The Ravens have pampered and defended Jackson from Day 1. The national media has done the same claiming Jackson has the arm strength but needs better receivers around him and a more elaborate passing scheme. Well, the personnel has improved and we’ll find out more about the scheme once training camp opens.
Jackson has a lot of the right intangibles. His ego is in check and he is tough, accountable, a self-motivator and extremely athletic.
But can he throw accurately and consistently outside the numbers? Nope, not yet.
The Ravens had the best running and worst passing offenses in the NFL last season, and they have failed in the postseason because teams crowd the line of scrimmage to stop the run. And then they either play zone or at least fake it to take away Jackson’s big play ability in the running game as well as shut down the middle of the field. The objective is to make Jackson throw to the outside, which he hasn’t been able to do consistently.
The Ravens did a good job of finding receivers for him in the off season. They preferred to have Indianapolis’ T.Y. Hilton or Pittsburgh’s JuJu Smith-Schuster over Watkins, but Watkins’ addition was still an upgrade for the Ravens. With Watkins, Marquise Brown and Bateman in the mix along with tight end Mark Andrews, the team has a lot of options as far as moving players around, which could create mismatches — especially with their speed.
But, even if these receivers can bail Jackson out with a couple of clutch catches and the offensive line can pass block better than a year ago, that’s not enough to push this team deep into the playoffs. Even with a more sophisticated scheme, the bottom line is that Jackson still has to throw better.

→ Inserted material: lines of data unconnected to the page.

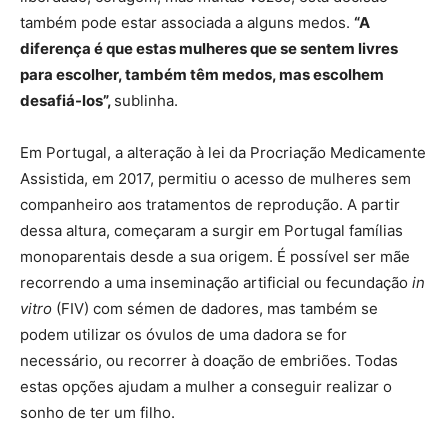
também pode estar associada a alguns medos.
“A
diferença é que estas mulheres que se sentem livres
para escolher, também têm medos, mas escolhem
desafiá-los”,
sublinha.
Em Portugal, a alteração à lei da Procriação Medicamente
Assistida, em 2017, permitiu o acesso de mulheres sem
companheiro aos tratamentos de reprodução. A partir
dessa altura, começaram a surgir em Portugal famílias
monoparentais desde a sua origem. É possível ser mãe
recorrendo a uma inseminação artificial ou fecundação
in
vitro
(FIV) com sémen de dadores, mas também se
podem utilizar os óvulos de uma dadora se for
necessário, ou recorrer à doação de embriões. Todas
estas opções ajudam a mulher a conseguir realizar o
sonho de ter um filho.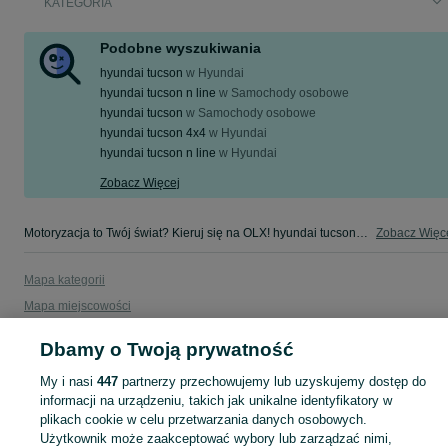
KATEGORIA
Podobne wyszukiwania
hyundai tucson
w
Hyundai
hyundai tucson n line
w
Samochody osobowe
hyundai tucson
w
Samochody osobowe
hyundai tucson 4x4
w
Hyundai
hyundai tucson n line
w
Hyundai
Zobacz Więcej
Motoryzacja to Twój świat? Kieruj się na OLX! hyundai tucson - Śląskie - tylko w kategorii Motoryzacja na OLX!
Zobacz Więc
Mapa kategorii
Mapa miejscowości
Mapa ministron
Dbamy o Twoją prywatność
Popularne wyszukiwania
My i nasi
447
partnerzy przechowujemy lub uzyskujemy dostęp do
informacji na urządzeniu, takich jak unikalne identyfikatory w
plikach cookie w celu przetwarzania danych osobowych.
Użytkownik może zaakceptować wybory lub zarządzać nimi,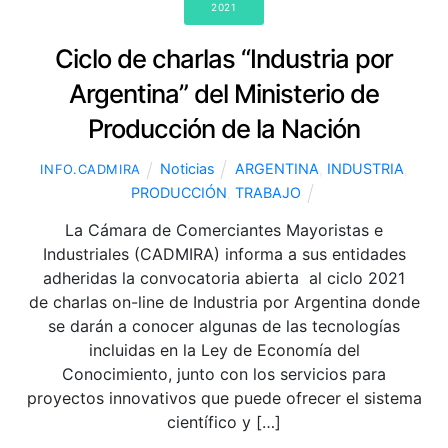
2021
Ciclo de charlas “Industria por
Argentina” del Ministerio de
Producción de la Nación
Noticias
ARGENTINA
,
INDUSTRIA
,
INFO.CADMIRA
PRODUCCIÓN
,
TRABAJO
La Cámara de Comerciantes Mayoristas e
Industriales (CADMIRA) informa a sus entidades
adheridas la convocatoria abierta al ciclo 2021
de charlas on-line de Industria por Argentina donde
se darán a conocer algunas de las tecnologías
incluidas en la Ley de Economía del
Conocimiento, junto con los servicios para
proyectos innovativos que puede ofrecer el sistema
científico y […]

There has been plenty of talk within the organization about Jackson getting a new contract, but the Ravens need to be careful and this deal has to be structured where a lot of money isn’t guaranteed until Jackson can prove this offense won’t fall asleep in the playoffs.
The Ravens have similar concerns on defense about the pass rush. They struggled in that area last season before losing outside linebacker Matthew Judon and defensive end Yannick Ngakoue in free agency.

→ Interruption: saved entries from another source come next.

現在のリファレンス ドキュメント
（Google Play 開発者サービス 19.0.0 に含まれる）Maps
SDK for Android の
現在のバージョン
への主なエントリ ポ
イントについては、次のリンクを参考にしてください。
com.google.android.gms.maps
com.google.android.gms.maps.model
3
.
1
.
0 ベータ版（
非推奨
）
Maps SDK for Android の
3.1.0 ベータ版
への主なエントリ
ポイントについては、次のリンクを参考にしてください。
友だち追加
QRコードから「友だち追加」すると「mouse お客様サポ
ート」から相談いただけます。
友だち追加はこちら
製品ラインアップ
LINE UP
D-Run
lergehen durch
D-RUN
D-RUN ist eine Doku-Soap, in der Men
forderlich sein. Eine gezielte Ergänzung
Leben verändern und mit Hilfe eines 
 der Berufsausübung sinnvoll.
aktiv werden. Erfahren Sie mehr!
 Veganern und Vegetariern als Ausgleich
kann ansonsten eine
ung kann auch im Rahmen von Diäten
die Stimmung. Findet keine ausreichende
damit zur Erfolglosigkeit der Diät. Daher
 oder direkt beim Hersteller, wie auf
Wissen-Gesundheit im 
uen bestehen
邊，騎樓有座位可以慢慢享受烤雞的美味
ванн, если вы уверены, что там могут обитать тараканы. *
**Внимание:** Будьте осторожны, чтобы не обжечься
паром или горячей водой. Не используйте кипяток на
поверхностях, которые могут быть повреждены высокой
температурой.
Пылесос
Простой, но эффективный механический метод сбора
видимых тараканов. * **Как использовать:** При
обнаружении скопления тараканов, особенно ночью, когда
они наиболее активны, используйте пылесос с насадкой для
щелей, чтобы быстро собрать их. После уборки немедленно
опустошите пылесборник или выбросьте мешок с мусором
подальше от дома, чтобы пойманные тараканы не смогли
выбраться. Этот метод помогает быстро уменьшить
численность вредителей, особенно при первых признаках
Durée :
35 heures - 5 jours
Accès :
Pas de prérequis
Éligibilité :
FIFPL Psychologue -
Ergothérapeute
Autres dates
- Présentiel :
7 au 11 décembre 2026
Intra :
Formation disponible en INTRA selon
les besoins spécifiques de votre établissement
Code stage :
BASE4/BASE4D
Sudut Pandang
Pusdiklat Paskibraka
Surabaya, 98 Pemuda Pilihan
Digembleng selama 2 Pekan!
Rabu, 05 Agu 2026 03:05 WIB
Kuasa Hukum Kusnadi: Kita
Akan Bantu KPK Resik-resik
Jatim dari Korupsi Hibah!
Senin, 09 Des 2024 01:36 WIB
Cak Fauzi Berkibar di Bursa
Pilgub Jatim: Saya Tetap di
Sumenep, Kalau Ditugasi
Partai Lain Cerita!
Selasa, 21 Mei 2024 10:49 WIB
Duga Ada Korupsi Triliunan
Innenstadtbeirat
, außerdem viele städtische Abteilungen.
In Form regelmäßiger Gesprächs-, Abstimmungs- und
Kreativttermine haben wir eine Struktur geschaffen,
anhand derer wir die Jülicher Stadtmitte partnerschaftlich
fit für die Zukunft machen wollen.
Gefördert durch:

The scary part is that the Ravens drafted the 6-foot-5, 251-pound Oweh in the first round after Bateman and he didn’t even have a sack for Penn State last season. No, not one. It seems to be a trend now in the NFL where teams are drafting more on potential than production. To complicate matters, the Ravens have only one established outside linebacker on the roster in Pernell McPhee, who has 37 career sacks, but Tyus Bower, about to enter his fifth season, has only 10.5 and Jaylon Ferguson, about to enter his third, has 4.5.

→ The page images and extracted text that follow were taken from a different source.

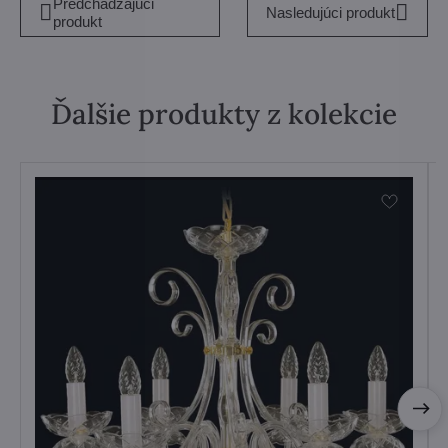
Predchádzajúci
Nasledujúci produkt
produkt
Ďalšie produkty z kolekcie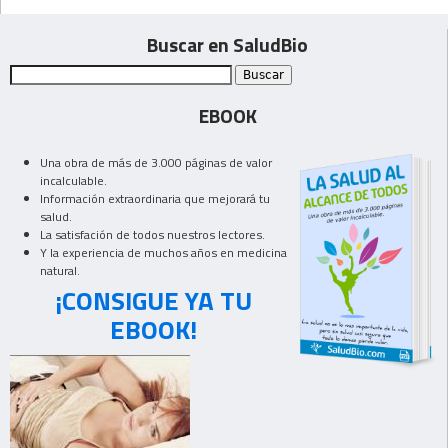
Buscar en SaludBio
EBOOK
Una obra de más de 3.000 páginas de valor
incalculable.
Información extraordinaria que mejorará tu
salud.
La satisfación de todos nuestros lectores.
Y la experiencia de muchos años en medicina
natural.
¡CONSIGUE YA TU
EBOOK!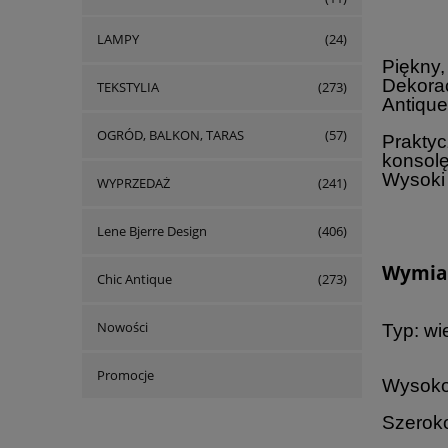
LAMPY
(24)
Piękny,
Dekorac
TEKSTYLIA
(273)
Antique
OGRÓD, BALKON, TARAS
(57)
Praktyc
konsolę
Wysoki 
WYPRZEDAŻ
(241)
Lene Bjerre Design
(406)
Wymiar
Chic Antique
(273)
Nowości
Typ: wie
Promocje
Wysoko
Szeroko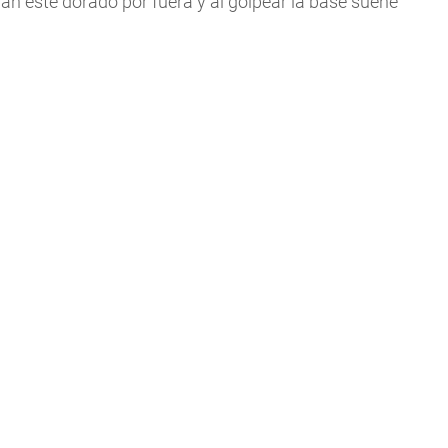
an esté dorado por fuera y al golpear la base suene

Rookie outside linebacker Daelin Hayes, a fifth-round pick from Notre Dame, was impressive in OTAs and minicamp but there are only so many miracles that defensive coordinator Don Martindale can perform. Plus, all those blitzes and pressures work in the regular season — but opposing teams figure those out in the postseason.
That’s when it comes down to one-on-one matchups.
Overall, this is a talented Ravens team. Because of the new influx of talent and the rehabilitation of left tackle Ronnie Stanley (ankle), it will take some time for the offensive line to jell, but the Ravens have adequate depth at the running back positions with J.K. Dobbins and Gus Edwards, and Andrews will lead a solid group of tight ends.
On defense, the line has talent, depth and will feature at least a five-man rotation of Calais Campbell, Brandon Williams, Derek Wolfe, Justin Madubuike and Broderick Washington.
The secondary lacks speed and a cover-type safety, but it’s hard to find a better tandem of cornerbacks than Marlon Humphrey and Marcus Peters, and two harder hitting safeties than Chuck Clark and DeShon Elliott.
This is a team with two major weaknesses, and that’s been a problem for two straight years. You’d think the Ravens would have overcome those by now, but apparently they haven’t.
If they had, we wouldn’t still be writing or talking about them.